BAGHDAD (Reuters) - Iraq’s central government said “an atmosphere of trust” marked talks held on Monday with the semi-autonomous Kurdistan region to resolve a conflict that triggered armed clashes in October.
Envoys of the two sides met in the Kurdish regional capital Erbil in northern Iraq and discussed issues including security, control over the Kurdistan Regional Government’s (KRG) land borders, airports, the oil industry, customs revenue and river dams, a statement from the Iraqi cabinet said.
“The meetings were held in an atmosphere of trust and understanding and concluded...by formulating a number recommendations” to help resolve the issues, the statement said, giving no further details.

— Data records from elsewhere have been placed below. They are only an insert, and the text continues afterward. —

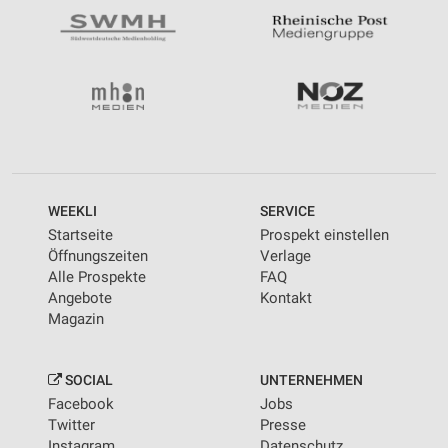
WEEKLI
SERVICE
Startseite
Prospekt einstellen
Öffnungszeiten
Verlage
Alle Prospekte
FAQ
Angebote
Kontakt
Magazin
SOCIAL
UNTERNEHMEN
Facebook
Jobs
Twitter
Presse
Instagram
Datenschutz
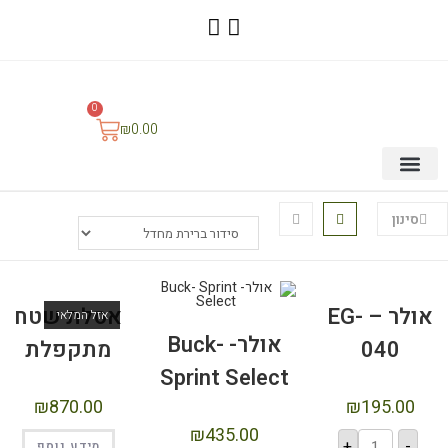
0
₪
0.00
ריהוט שטח
ציוד לרכב
אנרגיה סולרית
אוהלי גג וסככות
מוצרי אלומיניום
סינון
אולר – EG-
אסלת שטח
אזל המלאי
אולר- Buck-
040
מתקפלת
Sprint Select
₪
870.00
₪
195.00
₪
435.00
+
-
מידע נוסף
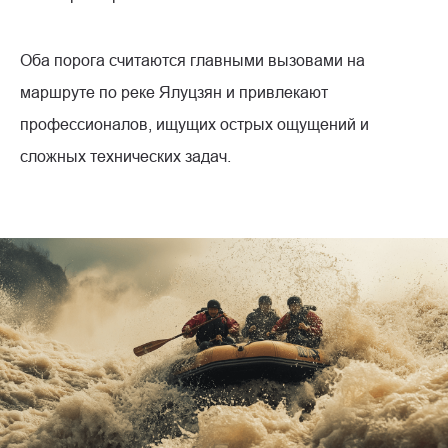
Оба порога считаются главными вызовами на
маршруте по реке Ялуцзян и привлекают
профессионалов, ищущих острых ощущений и
сложных технических задач.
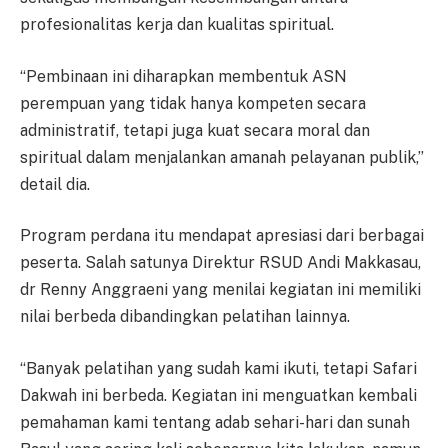
profesionalitas kerja dan kualitas spiritual.
“Pembinaan ini diharapkan membentuk ASN
perempuan yang tidak hanya kompeten secara
administratif, tetapi juga kuat secara moral dan
spiritual dalam menjalankan amanah pelayanan publik,”
detail dia.
Program perdana itu mendapat apresiasi dari berbagai
peserta. Salah satunya Direktur RSUD Andi Makkasau,
dr Renny Anggraeni yang menilai kegiatan ini memiliki
nilai berbeda dibandingkan pelatihan lainnya.
“Banyak pelatihan yang sudah kami ikuti, tetapi Safari
Dakwah ini berbeda. Kegiatan ini menguatkan kembali
pemahaman kami tentang adab sehari-hari dan sunah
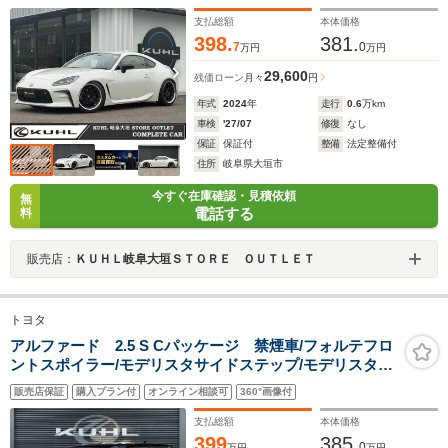
フロアマット/禁煙車/ワンオーナー
支払総額
本体価格
398.
381.
7
0
万円
万円
29,600
残価ローン
月々
円
年式
2024
年
走行
0.6
万km
車検
'27/07
修復
なし
保証
保証付
整備
法定整備付
住所
岐阜県大垣市
今すぐ在庫確認・見積依頼
無
電話する
料
販売店：
ＫＵＨＬ岐阜大垣ＳＴＯＲＥ ＯＵＴＬＥＴ
トヨタ
アルファード 2.5 S Cパッケージ 禁煙車/フォルテフロ
ントスポイラー/モデリスタサイドステップ/モデリスタリ
アスポイラー/アルパインBIG-X/後席モニター/アクシス車
販売店保証
購入プラン付
オンライン相談可
360°画像付
高調/WORKシュバート/ツインムーンルーフ/
支払総額
本体価格
399
385.
0
万円
万円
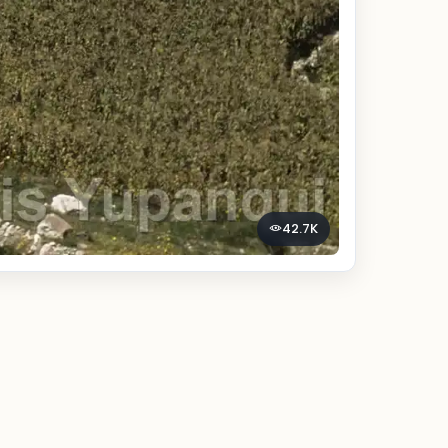
42.7K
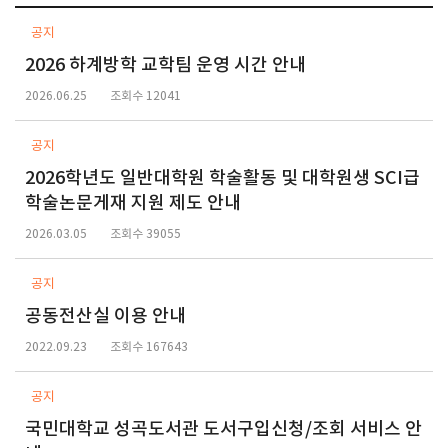
공지
2026 하계방학 교학팀 운영 시간 안내
2026.06.25
조회수 12041
공지
2026학년도 일반대학원 학술활동 및 대학원생 SCI급
학술논문게재 지원 제도 안내
2026.03.05
조회수 39055
공지
공동전산실 이용 안내
2022.09.23
조회수 167643
공지
국민대학교 성곡도서관 도서구입신청/조회 서비스 안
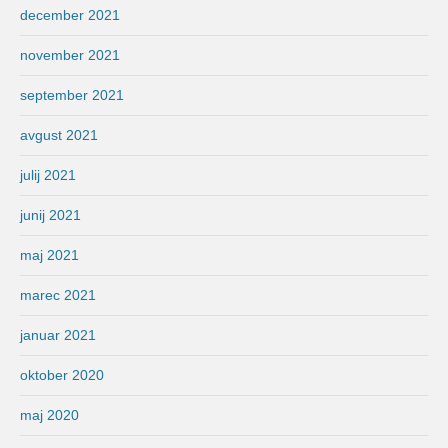
december 2021
november 2021
september 2021
avgust 2021
julij 2021
junij 2021
maj 2021
marec 2021
januar 2021
oktober 2020
maj 2020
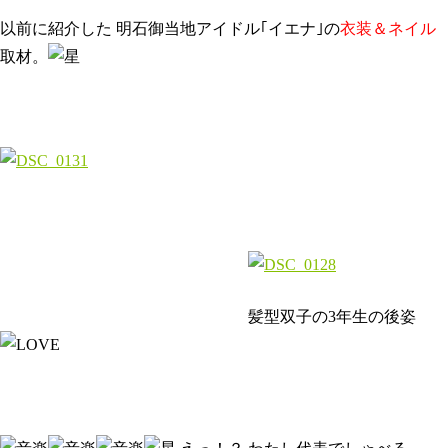
以前に紹介した 明石御当地アイドル｢イエナ｣の
衣装＆ネイル
取材。
髪型双子の3年生の後姿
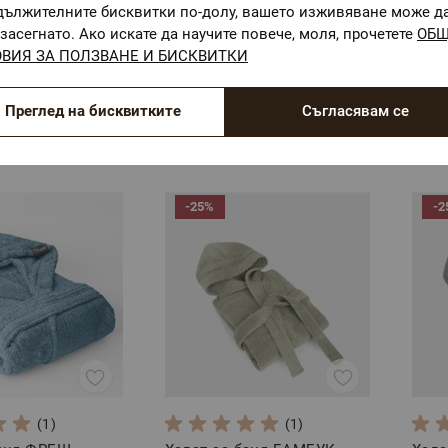
дължителните бисквитки по-долу, вашето изживяване може д
засегнато. Ако искате да научите повече, моля, прочетете
ОБ
(3)
(2)
ВИЯ ЗА ПОЛЗВАНЕ И БИСКВИТКИ
аня НАТУРАЛ,
Халат за баня НАТУРАЛ,
Каче
S/M
L/XL
XL
Размер: S/M
Разм
Преглед на бисквитките
Съгласявам се
05 лв.
38,37 €
/
75,05 лв.
38,01
-25%
-2
(1)
(1)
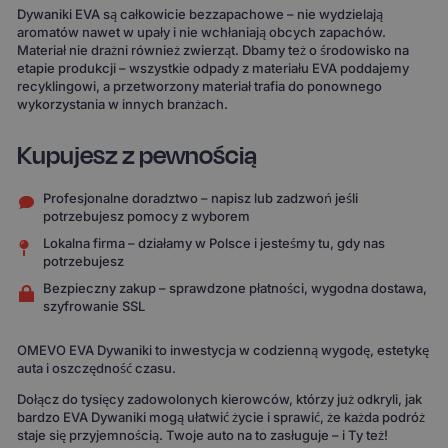
Dywaniki EVA są całkowicie bezzapachowe – nie wydzielają
aromatów nawet w upały i nie wchłaniają obcych zapachów.
Materiał nie drażni również zwierząt. Dbamy też o środowisko na
etapie produkcji – wszystkie odpady z materiału EVA poddajemy
recyklingowi, a przetworzony materiał trafia do ponownego
wykorzystania w innych branżach.
Kupujesz z pewnością
Profesjonalne doradztwo – napisz lub zadzwoń jeśli
potrzebujesz pomocy z wyborem
Lokalna firma – działamy w Polsce i jesteśmy tu, gdy nas
potrzebujesz
Bezpieczny zakup – sprawdzone płatności, wygodna dostawa,
szyfrowanie SSL
OMEVO EVA Dywaniki to inwestycja w codzienną wygodę, estetykę
auta i oszczędność czasu.
Dołącz do tysięcy zadowolonych kierowców, którzy już odkryli, jak
bardzo EVA Dywaniki mogą ułatwić życie i sprawić, że każda podróż
staje się przyjemnością. Twoje auto na to zasługuje – i Ty też!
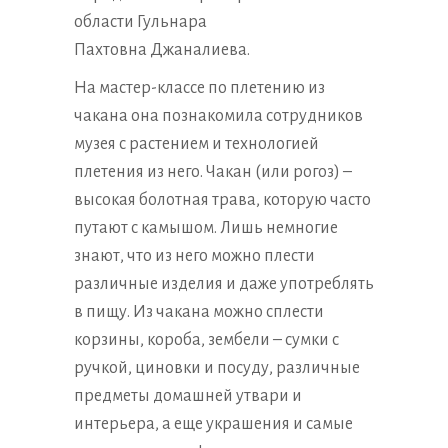
области Гульнара
Пахтовна Джаналиева.
На мастер-классе по плетению из
чакана она познакомила сотрудников
музея с растением и технологией
плетения из него. Чакан (или рогоз) –
высокая болотная трава, которую часто
путают с камышом. Лишь немногие
знают, что из него можно плести
различные изделия и даже употреблять
в пищу. Из чакана можно сплести
корзины, короба, зембели – сумки с
ручкой, циновки и посуду, различные
предметы домашней утвари и
интерьера, а еще украшения и самые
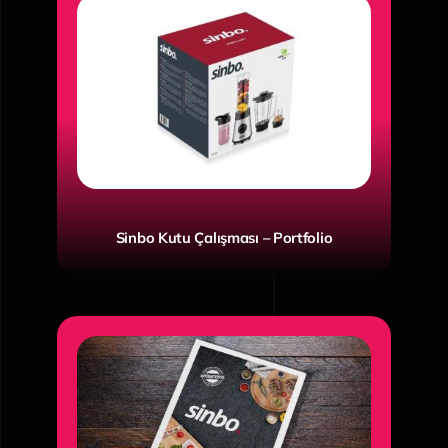
Sinbo Kutu Çalışması – Portfolio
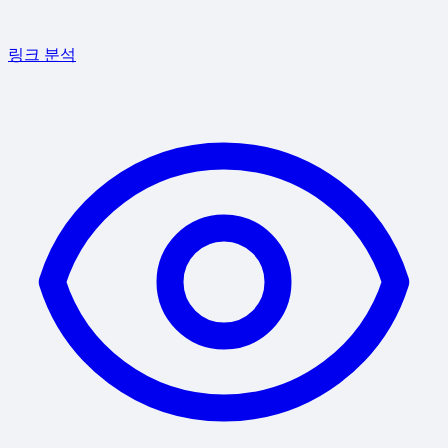
링크 분석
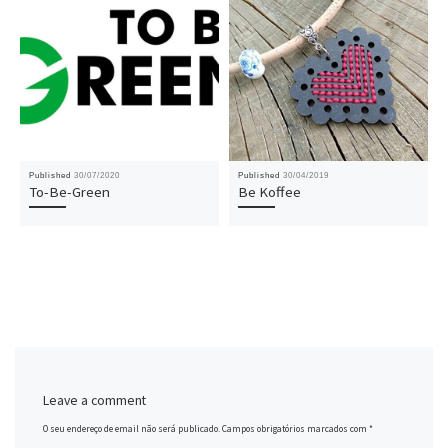
Published
30/07/2020
Published
30/04/2019
To-Be-Green
Be Koffee
Leave a comment
O seu endereço de email não será publicado.
Campos obrigatórios marcados com
*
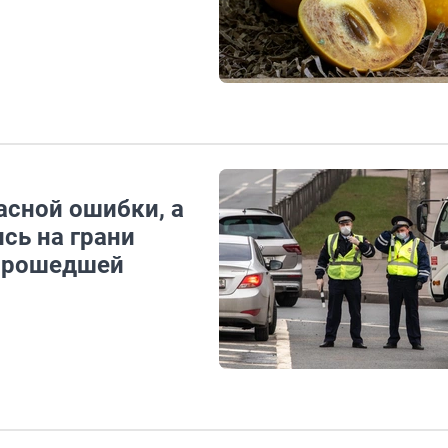
асной ошибки, а
сь на грани
 прошедшей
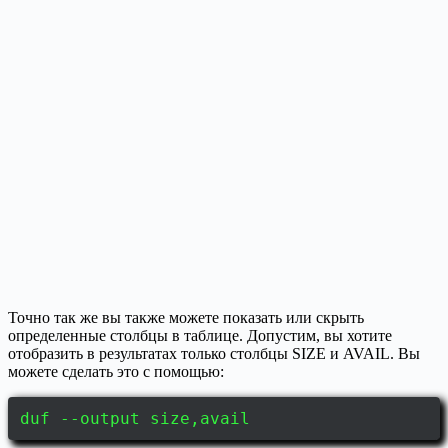
Точно так же вы также можете показать или скрыть
определенные столбцы в таблице. Допустим, вы хотите
отобразить в результатах только столбцы SIZE и AVAIL. Вы
можете сделать это с помощью:
duf --output size,avail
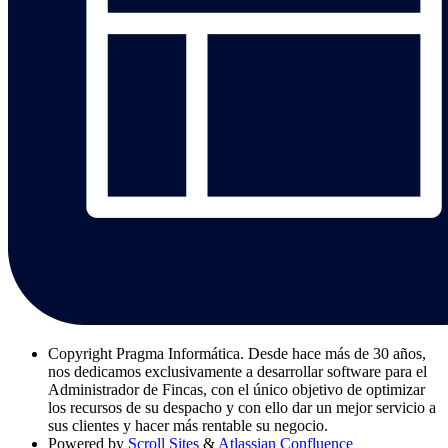
Copyright
Pragma Informática. Desde hace más de 30 años,
nos dedicamos exclusivamente a desarrollar software para el
Administrador de Fincas, con el único objetivo de optimizar
los recursos de su despacho y con ello dar un mejor servicio a
sus clientes y hacer más rentable su negocio.
Powered by
Scroll Sites
&
Atlassian Confluence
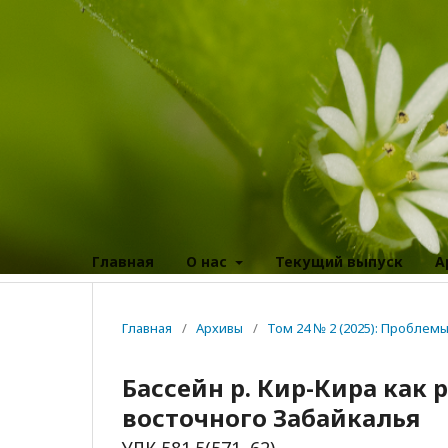
Главная
О нас
Текущий выпуск
А
Главная
/
Архивы
/
Том 24 № 2 (2025): Пробле
Бассейн р. Кир-Кира как
восточного Забайкалья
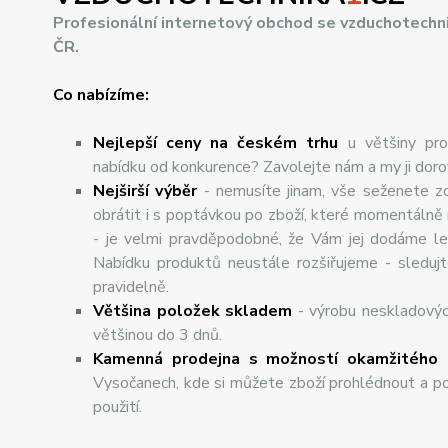
Profesionální internetový obchod se vzduchotechn
ČR.
Co nabízíme:
Nejlepší ceny na českém trhu
u většiny pro
nabídku od konkurence? Zavolejte nám a my ji dor
Nej
š
ir
ší
v
ý
b
ě
r
- nemusíte jinam, vše seženete z
obrátit i s poptávkou po zboží, které momentálně
- je velmi pravděpodobné, že Vám jej dodáme lev
Nabídku produktů neustále rozšiřujeme - sleduj
pravidelně.
Většina položek skladem
- výrobu neskladový
většinou do 3 dnů.
Kamenná prodejna s možností okamžitého 
Vysočanech, kde si můžete zboží prohlédnout a po
použití.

Conflict broke out after the KRG held a referendum on independence at the end of September, angering neighbouring states including Turkey and Iran, with their own restive Kurdish minorities, and drawing rebukes from the Iraqi Kurds’ key Western supporters, the United States and European Union.
Under Iraqi Prime Minister Haider al-Abadi’s orders, government forces responded to the referendum by dislodging Kurdish militia from disputed regions including the oil city of Kirkuk.
Abadi also retaliated with a series of measures curtailing the KRG’s autonomy, including a ban on direct international travel to the two main Kurdish airports.
The Iraqi and Kurdish negotiators agreed on a series of points to jointly manage the airports of Erbil and Sulaimaniya, in Kurdistan, said Rudaw, a TV channel close to the KRG.
The KRG would accept that representatives of the Iraqi civil aviation authority would be posted in the two airports to oversee the implementation of federal regulations, it said.